Петух тряхнул головой и, распушив крыло, потянулся. Затем как ни в чем не бывало принялся ковырять землю. Поскребет, поскребет землю и - "ко-ко-ко!" - созывает кур.

Где-то за сараем, на лужке, мычал телок; в соседнем с коровником закутке хрюкал поросенок.

Перестав вытираться, Тутаев постоял, отдыхая. Эти утренние часы в деревне более всего нравились ему. Нравились оттого, что живо напоминали детство.

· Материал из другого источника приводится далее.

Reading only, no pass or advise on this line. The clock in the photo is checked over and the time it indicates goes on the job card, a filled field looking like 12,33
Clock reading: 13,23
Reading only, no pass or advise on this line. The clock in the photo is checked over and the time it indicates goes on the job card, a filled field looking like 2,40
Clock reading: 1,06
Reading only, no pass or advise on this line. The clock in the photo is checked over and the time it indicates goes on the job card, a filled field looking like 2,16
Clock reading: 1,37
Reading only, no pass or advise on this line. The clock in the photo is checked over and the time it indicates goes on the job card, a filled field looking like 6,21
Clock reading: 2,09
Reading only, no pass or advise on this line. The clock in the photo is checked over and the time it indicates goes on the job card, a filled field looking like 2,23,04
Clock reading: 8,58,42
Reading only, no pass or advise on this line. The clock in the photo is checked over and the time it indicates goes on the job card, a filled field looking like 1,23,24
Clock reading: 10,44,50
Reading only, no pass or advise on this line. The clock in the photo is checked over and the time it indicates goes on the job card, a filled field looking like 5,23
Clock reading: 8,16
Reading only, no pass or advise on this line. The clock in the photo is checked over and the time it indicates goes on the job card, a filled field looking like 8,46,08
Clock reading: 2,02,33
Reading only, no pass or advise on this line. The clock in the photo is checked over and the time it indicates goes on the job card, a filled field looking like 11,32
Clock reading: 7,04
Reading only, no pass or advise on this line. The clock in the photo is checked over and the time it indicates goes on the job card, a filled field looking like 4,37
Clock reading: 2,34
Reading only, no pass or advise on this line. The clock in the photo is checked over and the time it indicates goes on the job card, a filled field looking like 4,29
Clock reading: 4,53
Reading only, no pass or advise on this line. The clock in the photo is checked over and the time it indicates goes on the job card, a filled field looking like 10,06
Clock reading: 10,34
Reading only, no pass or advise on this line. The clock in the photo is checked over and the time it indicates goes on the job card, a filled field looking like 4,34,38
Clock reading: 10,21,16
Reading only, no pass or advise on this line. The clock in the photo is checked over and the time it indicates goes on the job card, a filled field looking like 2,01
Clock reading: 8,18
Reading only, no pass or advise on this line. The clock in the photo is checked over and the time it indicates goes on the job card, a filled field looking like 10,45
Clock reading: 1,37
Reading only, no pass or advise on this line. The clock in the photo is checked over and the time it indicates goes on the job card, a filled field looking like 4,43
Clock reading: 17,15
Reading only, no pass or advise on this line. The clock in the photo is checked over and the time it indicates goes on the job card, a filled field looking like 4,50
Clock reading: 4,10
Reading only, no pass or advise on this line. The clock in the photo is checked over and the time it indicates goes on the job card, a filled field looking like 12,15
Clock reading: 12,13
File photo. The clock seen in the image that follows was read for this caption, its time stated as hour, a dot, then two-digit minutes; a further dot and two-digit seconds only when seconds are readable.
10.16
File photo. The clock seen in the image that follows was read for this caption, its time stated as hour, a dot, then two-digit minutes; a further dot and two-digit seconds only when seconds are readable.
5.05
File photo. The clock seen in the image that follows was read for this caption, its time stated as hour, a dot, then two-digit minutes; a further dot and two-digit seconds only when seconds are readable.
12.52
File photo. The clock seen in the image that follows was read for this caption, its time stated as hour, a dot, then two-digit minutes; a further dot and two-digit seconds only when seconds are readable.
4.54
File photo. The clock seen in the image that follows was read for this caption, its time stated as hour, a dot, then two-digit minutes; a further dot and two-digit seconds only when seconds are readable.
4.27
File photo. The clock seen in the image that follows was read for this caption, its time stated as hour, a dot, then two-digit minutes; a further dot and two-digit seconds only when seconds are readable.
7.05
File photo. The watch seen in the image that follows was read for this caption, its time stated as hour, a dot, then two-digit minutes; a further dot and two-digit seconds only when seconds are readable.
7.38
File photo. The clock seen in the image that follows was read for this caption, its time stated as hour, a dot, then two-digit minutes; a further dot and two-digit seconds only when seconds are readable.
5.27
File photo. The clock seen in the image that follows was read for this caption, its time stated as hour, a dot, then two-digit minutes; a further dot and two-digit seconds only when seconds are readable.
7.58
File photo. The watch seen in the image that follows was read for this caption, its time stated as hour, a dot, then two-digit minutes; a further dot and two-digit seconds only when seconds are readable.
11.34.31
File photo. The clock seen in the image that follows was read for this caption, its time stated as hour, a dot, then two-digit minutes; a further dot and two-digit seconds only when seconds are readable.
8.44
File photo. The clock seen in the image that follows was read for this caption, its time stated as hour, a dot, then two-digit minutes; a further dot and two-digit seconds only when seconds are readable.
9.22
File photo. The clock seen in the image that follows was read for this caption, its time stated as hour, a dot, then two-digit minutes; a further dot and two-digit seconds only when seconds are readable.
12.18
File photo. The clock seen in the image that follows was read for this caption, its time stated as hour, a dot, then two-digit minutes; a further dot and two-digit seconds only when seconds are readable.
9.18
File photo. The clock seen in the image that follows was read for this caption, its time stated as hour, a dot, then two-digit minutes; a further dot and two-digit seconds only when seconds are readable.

Их, тутаевская, изба стояла на отшибе от всего порядка. Улица была неезженая, зеленая. Бывало, выбежишь из избы - и по росной траве босиком бегом к сараю, на солнцепек. На цветах мать-и-мачехи и одуванчика уже трудятся пчелы. Пахнет навозом и кизячным дымом; слышно, как в котухе, что под одной крышей с сараем, звенит струйка молока, бьющего о край подойника: это мать доит корову. Сидит Сеня в одной рубашонке; глаза смыкаются спросонья, а на лице улыбка. Улыбается он потому, что знает: сейчас явится Костя Самохин, его закадычный друг, и они побегут в Морозкин лог, где у них понаделаны "крепости", и будут играть там до тех пор, пока за ними не явится дед с кнутом в руках…

Да, вот сколько лет прошло, а детство не забывается!..

Тутаев вздохнул, провел раз-другой по лицу полотенцем, повесил его на место.

Из сеней во двор вышла тетя Поля. Подол черной юбки, которую она носит уже много лет, подоткнут, чтоб не мешал; рукава кофты засучены по локоть; на ногах - опорки из кирзовых мужниных сапог. Она несла ведерко с пойлом для поросенка.

Поравнявшись с Тутаевым, тетя Поля на какой-то миг приостановилась.

- Хозяйка-то аль не проснулась еще? - спросила она вместо приветствия.

- Опять убежала за ягодами.

- А мои, черти, дрыхают! - она кивнула на избу. - Хоть бы раз встали пораньше да в лес сходили б. А то только и знают: жрут да спят. Тьфу! - И, шлепая опорками, тетя Поля побежала за угол, где помещался поросячий хлев.